Stephens Inc. was founded by Witt Stephens, a state legislator's son who parlayed a Depression-era belt-buckle, Bible, and municipal-bond business into an immense personal fortune. After his retirement in 1973, the company was run by his shy younger brother, Jackson (a classmate of Jimmy Carter's at the Naval Academy). Witt Stephens and Stephens Inc. did much to create the economic paradox that is modern Arkansas: a desperately poor state with a scant 2.3 million inhabitants that is nonetheless home to a number of wealthy companies. Without the financial assistance of the Stephens brothers, Sam Walton might have ended his days as the most innovative merchant in Bentonville. Stephens money was also important to the fortunes of enterprises as various as Tyson Foods and Linda Bloodworth-Thomason, the television producer and reigning First Friend. Stephens Inc. is an important client of the Rose law firm, whose chairman, C. Joseph Giroir, made Hillary Rodham Clinton a partner. And back in 1977, Stephens assisted BCCI's infiltration of the American banking system by brokering the latter's purchase of National Bank of Georgia stock held by Bert Lance, former President Jimmy Carter's friend and disgraced budget director.

◆ **Excerpted records**
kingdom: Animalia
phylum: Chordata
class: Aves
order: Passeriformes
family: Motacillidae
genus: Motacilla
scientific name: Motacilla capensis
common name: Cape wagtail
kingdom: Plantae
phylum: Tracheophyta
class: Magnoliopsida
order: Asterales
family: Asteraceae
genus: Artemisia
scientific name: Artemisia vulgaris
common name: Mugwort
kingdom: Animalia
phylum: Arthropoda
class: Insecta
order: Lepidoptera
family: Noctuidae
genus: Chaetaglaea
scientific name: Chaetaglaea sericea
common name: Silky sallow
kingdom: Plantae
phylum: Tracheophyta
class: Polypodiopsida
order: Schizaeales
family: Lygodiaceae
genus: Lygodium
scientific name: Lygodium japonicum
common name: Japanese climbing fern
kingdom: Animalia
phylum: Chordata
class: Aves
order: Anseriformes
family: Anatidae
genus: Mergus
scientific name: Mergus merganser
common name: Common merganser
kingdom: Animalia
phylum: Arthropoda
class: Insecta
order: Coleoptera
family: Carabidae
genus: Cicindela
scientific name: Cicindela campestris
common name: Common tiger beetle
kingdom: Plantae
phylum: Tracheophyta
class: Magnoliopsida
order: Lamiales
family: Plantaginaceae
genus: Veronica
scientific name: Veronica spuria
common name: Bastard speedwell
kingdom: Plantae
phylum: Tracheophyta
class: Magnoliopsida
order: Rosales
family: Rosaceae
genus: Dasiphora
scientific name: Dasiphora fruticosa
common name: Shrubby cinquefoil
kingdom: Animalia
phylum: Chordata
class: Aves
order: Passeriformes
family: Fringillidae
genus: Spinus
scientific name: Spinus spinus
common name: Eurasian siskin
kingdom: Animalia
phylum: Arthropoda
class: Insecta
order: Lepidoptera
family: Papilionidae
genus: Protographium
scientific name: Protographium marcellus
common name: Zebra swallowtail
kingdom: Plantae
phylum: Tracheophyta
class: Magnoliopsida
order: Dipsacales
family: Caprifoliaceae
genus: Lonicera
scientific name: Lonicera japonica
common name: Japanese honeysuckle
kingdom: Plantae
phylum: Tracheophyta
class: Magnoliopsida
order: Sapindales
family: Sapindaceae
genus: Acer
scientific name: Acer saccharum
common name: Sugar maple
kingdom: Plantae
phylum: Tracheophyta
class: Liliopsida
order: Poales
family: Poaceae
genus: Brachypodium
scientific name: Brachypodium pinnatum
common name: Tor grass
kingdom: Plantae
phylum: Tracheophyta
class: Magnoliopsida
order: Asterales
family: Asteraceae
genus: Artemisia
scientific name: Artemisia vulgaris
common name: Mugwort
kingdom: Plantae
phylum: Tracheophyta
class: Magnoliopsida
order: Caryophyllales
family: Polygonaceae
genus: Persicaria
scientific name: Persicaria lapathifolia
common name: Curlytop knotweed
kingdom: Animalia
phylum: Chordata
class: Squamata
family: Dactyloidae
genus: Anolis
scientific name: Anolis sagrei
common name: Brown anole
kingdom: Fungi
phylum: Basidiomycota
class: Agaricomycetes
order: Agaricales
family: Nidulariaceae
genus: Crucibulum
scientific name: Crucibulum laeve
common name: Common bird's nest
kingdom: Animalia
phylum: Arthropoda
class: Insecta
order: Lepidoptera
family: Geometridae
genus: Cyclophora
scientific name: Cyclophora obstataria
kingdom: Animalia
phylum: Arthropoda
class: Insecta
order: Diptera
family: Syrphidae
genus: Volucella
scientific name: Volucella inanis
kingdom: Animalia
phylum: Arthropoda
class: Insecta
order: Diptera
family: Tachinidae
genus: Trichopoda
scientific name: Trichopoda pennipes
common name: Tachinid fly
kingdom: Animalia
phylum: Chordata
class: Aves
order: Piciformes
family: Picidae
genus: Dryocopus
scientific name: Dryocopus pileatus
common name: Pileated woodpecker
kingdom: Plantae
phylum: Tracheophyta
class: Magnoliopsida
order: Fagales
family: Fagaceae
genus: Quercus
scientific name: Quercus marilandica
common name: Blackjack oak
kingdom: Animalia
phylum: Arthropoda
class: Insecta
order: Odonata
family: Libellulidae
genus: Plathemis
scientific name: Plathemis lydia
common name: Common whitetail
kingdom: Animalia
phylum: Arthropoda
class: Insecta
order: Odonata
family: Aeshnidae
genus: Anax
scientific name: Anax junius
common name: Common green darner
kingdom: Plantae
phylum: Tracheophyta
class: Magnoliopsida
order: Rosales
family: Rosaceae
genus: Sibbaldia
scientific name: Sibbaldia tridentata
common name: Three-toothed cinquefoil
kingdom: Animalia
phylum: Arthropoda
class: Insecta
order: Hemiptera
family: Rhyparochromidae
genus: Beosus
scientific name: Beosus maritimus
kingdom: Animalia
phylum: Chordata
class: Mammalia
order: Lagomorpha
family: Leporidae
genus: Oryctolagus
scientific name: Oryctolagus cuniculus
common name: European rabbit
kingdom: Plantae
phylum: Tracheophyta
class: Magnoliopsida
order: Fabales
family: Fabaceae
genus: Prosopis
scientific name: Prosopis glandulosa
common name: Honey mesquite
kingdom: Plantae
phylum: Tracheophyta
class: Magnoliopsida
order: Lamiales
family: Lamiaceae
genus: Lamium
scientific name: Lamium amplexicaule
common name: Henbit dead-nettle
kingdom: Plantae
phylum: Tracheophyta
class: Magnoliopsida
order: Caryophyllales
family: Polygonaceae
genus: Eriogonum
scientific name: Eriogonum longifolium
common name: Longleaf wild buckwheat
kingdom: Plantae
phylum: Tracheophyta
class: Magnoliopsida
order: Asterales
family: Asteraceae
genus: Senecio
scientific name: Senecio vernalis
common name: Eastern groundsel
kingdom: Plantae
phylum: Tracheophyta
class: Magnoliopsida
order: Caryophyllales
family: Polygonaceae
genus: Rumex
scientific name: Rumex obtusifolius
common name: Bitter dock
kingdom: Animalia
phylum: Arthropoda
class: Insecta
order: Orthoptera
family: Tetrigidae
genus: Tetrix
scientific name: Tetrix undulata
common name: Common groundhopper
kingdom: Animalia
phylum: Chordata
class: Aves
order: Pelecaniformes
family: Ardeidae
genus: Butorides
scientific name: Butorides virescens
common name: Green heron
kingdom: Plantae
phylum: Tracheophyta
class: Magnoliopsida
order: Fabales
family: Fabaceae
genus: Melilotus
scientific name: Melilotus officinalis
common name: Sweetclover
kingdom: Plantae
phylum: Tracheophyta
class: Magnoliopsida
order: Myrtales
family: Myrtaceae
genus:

◆ **Work required**
Using the passage about Stephens Inc., decide whether each statement agrees with it, answering yes or no and quoting the words that settle it: (a) Jackson Stephens ran the company after Witt Stephens retired in 1973. (b) Arkansas had about 3.2 million inhabitants. (c) C. Joseph Giroir was the chairman of Stephens Inc. Nothing in the records is needed here.

◆ **Answer for the task**
(a) Yes: "After his retirement in 1973, the company was run by his shy younger brother, Jackson"
(b) No: "a scant 2.3 million inhabitants"
(c) No: "the Rose law firm, whose chairman, C. Joseph Giroir"